Wikimedia Commons // Public Domain

They may not have had fangs or been a half-foot long, but were kissing bugs blameless? Government entomologist Dr. L.O. Howard stated in the August 20, 1899 New York Times that the epidemic wasn’t entirely a myth. While he noted that these bugs had been “known to science for 50 to 75 years,” he suggested the bug may be more prevalent in the summer of 1899 due to “climatic conditions favorable to the propagation of the insect.” Temperatures in the Northeast, where most of the reports originated, were 2 to 3°C higher than normal, which could have led to an increase in both kissing bugs and other biting insects.

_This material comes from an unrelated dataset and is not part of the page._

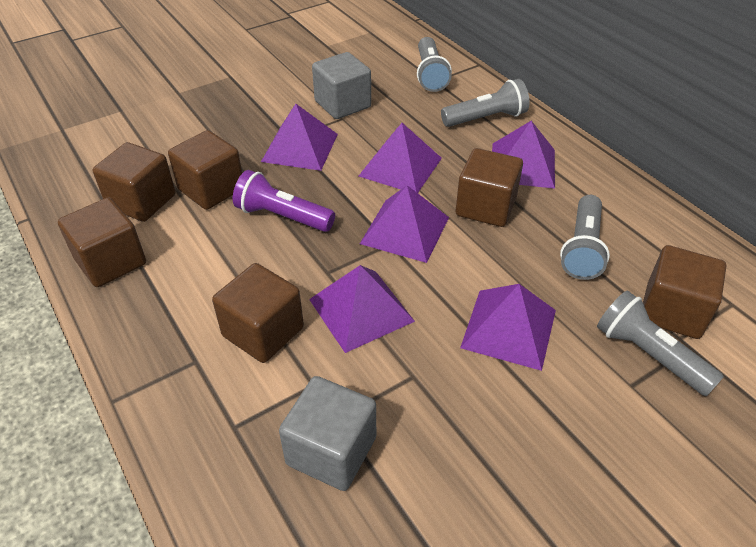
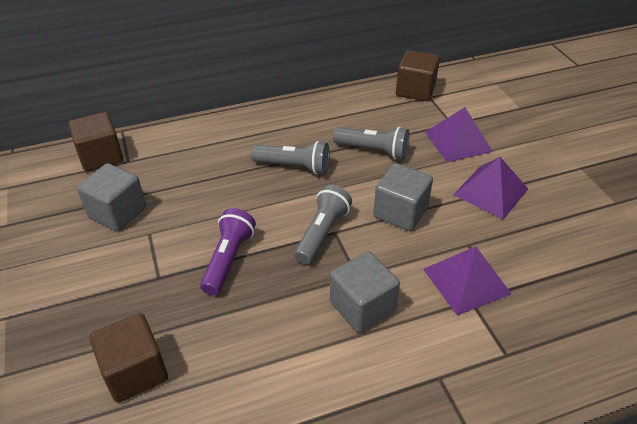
brown cube: 6 -> 3
grey cube: 2 -> 3
grey flashlight: 4 -> 3
purple pyramid: 6 -> 3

Howard expanded his thoughts in a Popular Science Monthly article published the same month, where he noted that:

… the so-called "kissing-bug" scare has been based upon certain undoubted cases of the bite of one or the other of them [species of kissing bugs], but that other bites, including mosquitoes, with hysterical and nervous symptoms produced by the newspaper accounts, have aided in the general alarm.

The epidemic of kissing bug attacks may not have been entirely real, Howard wrote, but the epidemic of fear was—and he knew who was to blame: “This happened during one of the temporary periods when newspaper men are most actively engaged in hunting for items. There was a dearth of news. These swollen faces offered an opportunity for a good story, and thus began the 'kissing-bug' scare which has grown to such extraordinary proportions.”

As Garcia and her fellow researchers note, what might be weirdest about the kissing bug hysteria were the cultural influences it elicited. They report that “replicas of the kissing bug became a fashion statement … even criminals used kissing bug encounters as defenses in their legal arguments.” Bartholomew includes in his book kissing bug poetry, penned during the scare:

“Swift, with undiscerning glee Through the land he goes, Kissing one upon the lips Or the chin or nose… Some of us well know they worth, Gay philanthropist, Some of us who but for thee, Never would be kissed.”

This end-of-the-century flare-up preceded the official identification of the disease by a decade. The cause of Chagas disease wasn't recognized until 1909 by Brazilian physician Carlos Chagas, so there was no way in 1899 to test bitten individuals for the parasite or to recognize kissing bugs' role in transmitting the disease.

The 1899 epidemic provides a couple of lessons. One, it suggests that Chagas disease may not be a recent import, and emphasizes that the disease’s insect vectors have long been in the country. Second, it provides a lesson in media-driven fear as an epidemic unto itself—something that is only amplified by the internet. Like Charles Darwin—who is suspected of having suffered from Chagas disease—we’re left with mere speculation and hype.